Fleeing Climate Change
Children lose more than shelter when they're forced to leave home. They lose health care, education, social services — and sometimes, their lives.
For over 70 years, UNICEF has been putting children first, working to protect their rights and provide the assistance and services they need to survive and thrive all over the world.
Devastating hurricanes, melting glaciers and spreading wildfires may be some of the most recognizable signs of climate change, but there is another critical, yet often overlooked effect: Forced migration. Every year, millions of people leave home because of natural disasters or other ramifications of climate change. This number is expected to rise, with projections ranging from 25 million to 1 billion climate migrants by 2050.
A milestone: On December 10th, 2018, more than 160 nations signed the first international agreement on the migrant and refugee crisis. The United Nations Compact for Safe, Orderly, and Regular Migration, or GCM for short, marks a rare moment of unity on this fraught topic. For the first time ever, climate change has been officially recognized as a driver of migration.
Natural disasters displace three to 10 times more people than conflict or war
Climate change doesn’t just force people to migrate. It fuels poverty, insecurity and even conflict. As in all crises, children are the most at risk physically and emotionally. And when families are forced from their homes, children are more likely to become separated from their parents, increasing their susceptibility to violence, exploitation and abuse.
According to the United Nations Office for Disaster Risk Reduction (UNDRR), sudden onset disasters leave 14 million people homeless each year. Developing nations in the global south are the least likely to contribute to climate change, but the most likely to suffer its consequences. Those in developing nations are the most at risk because they often live in disaster-prone areas and have the most difficulty recovering and adapting to climate shock-related damage.

EXERCISE 1:
In the article on climate migration, how many people do sudden onset disasters leave homeless each year?
EXERCISE 2:
Write a continuation of the article on climate migration, picking up after its final sentence.

STORED RECORDS:
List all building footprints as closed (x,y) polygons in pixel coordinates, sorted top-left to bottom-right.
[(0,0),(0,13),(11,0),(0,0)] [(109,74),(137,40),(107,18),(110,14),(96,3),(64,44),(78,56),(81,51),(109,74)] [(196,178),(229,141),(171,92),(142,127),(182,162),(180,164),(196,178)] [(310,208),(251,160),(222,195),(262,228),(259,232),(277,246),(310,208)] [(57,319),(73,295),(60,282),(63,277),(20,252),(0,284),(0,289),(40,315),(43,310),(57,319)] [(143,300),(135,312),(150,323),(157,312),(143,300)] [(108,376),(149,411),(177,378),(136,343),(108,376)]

* * *

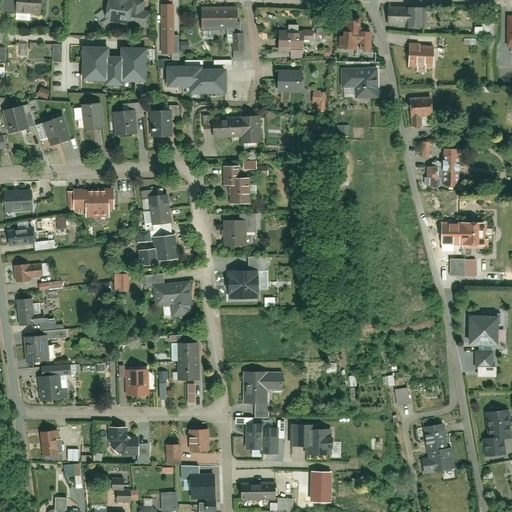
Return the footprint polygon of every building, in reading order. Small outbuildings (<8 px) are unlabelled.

WRITTEN REPLY 1:
14 million people

WRITTEN REPLY 2:
Slow onset climate change can do far more damage than a single storm
Natural disasters are dramatic proof of the rising perils of climate change, but there are other devastating forces at work as well. Slow onset climate change — for example desert expansion and sea-level rise — can do far more damage than a single storm.
The environmental factors that cause people to migrate are complex. Some fall squarely into the "crisis" category, while others are less visible. Slow onset climate change spurs conflict and its corresponding displacement, often due to dwindling resources. In Syria, drought was the initial driver, but political tensions and lack of opportunity ultimately led to today's Syrian refugee crisis. In the Sahel region of Africa, conflict is intensifying as natural resources become scarcer.
Migration is the greatest single consequence of climate change
The U.N.’s Intergovernmental Panel on Climate Change (IPCC) cited migration as the greatest single consequence of climate change as early as 1990. Most recently, in October, the IPCC enlisted a “final call” on rising global temperatures, as the planet will reach a threshold as early as 2030 if we don’t act now. The predicted consequences look familiar: extreme drought, rising sea levels, wildfires and food shortages. All of which, conclusively, have caused and will prompt further forced migration.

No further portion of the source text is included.